- Exercise
Your answer must be an exact transcription of every entry.

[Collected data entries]
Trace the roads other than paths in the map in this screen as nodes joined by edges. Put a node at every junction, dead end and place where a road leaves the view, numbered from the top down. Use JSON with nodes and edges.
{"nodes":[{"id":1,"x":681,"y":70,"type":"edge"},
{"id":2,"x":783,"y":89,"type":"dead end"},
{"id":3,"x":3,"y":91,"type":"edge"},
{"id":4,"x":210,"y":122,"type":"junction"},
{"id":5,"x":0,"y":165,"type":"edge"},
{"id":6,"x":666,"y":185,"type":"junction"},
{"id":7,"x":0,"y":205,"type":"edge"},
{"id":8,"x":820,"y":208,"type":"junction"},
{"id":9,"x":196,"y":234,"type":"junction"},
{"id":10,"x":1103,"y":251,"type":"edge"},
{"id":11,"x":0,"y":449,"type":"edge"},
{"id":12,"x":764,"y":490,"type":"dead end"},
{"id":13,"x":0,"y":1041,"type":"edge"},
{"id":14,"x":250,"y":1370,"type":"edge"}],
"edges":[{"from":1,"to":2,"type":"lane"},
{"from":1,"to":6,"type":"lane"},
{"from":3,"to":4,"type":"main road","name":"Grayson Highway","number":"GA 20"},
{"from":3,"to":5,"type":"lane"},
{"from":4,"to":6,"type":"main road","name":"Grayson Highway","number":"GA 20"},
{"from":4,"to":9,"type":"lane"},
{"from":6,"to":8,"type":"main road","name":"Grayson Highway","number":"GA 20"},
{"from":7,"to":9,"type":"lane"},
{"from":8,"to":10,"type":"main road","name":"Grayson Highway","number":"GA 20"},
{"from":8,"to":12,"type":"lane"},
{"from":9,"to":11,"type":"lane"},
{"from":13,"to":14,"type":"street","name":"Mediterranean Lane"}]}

- Solution for this task
Trace the roads other than paths in the map in this screen as nodes joined by edges. Put a node at every junction, dead end and place where a road leaves the view, numbered from the top down. Use JSON with nodes and edges.
{"nodes":[{"id":1,"x":681,"y":70,"type":"edge"},
{"id":2,"x":783,"y":89,"type":"dead end"},
{"id":3,"x":3,"y":91,"type":"edge"},
{"id":4,"x":210,"y":122,"type":"junction"},
{"id":5,"x":0,"y":165,"type":"edge"},
{"id":6,"x":666,"y":185,"type":"junction"},
{"id":7,"x":0,"y":205,"type":"edge"},
{"id":8,"x":820,"y":208,"type":"junction"},
{"id":9,"x":196,"y":234,"type":"junction"},
{"id":10,"x":1103,"y":251,"type":"edge"},
{"id":11,"x":0,"y":449,"type":"edge"},
{"id":12,"x":764,"y":490,"type":"dead end"},
{"id":13,"x":0,"y":1041,"type":"edge"},
{"id":14,"x":250,"y":1370,"type":"edge"}],
"edges":[{"from":1,"to":2,"type":"lane"},
{"from":1,"to":6,"type":"lane"},
{"from":3,"to":4,"type":"main road","name":"Grayson Highway","number":"GA 20"},
{"from":3,"to":5,"type":"lane"},
{"from":4,"to":6,"type":"main road","name":"Grayson Highway","number":"GA 20"},
{"from":4,"to":9,"type":"lane"},
{"from":6,"to":8,"type":"main road","name":"Grayson Highway","number":"GA 20"},
{"from":7,"to":9,"type":"lane"},
{"from":8,"to":10,"type":"main road","name":"Grayson Highway","number":"GA 20"},
{"from":8,"to":12,"type":"lane"},
{"from":9,"to":11,"type":"lane"},
{"from":13,"to":14,"type":"street","name":"Mediterranean Lane"}]}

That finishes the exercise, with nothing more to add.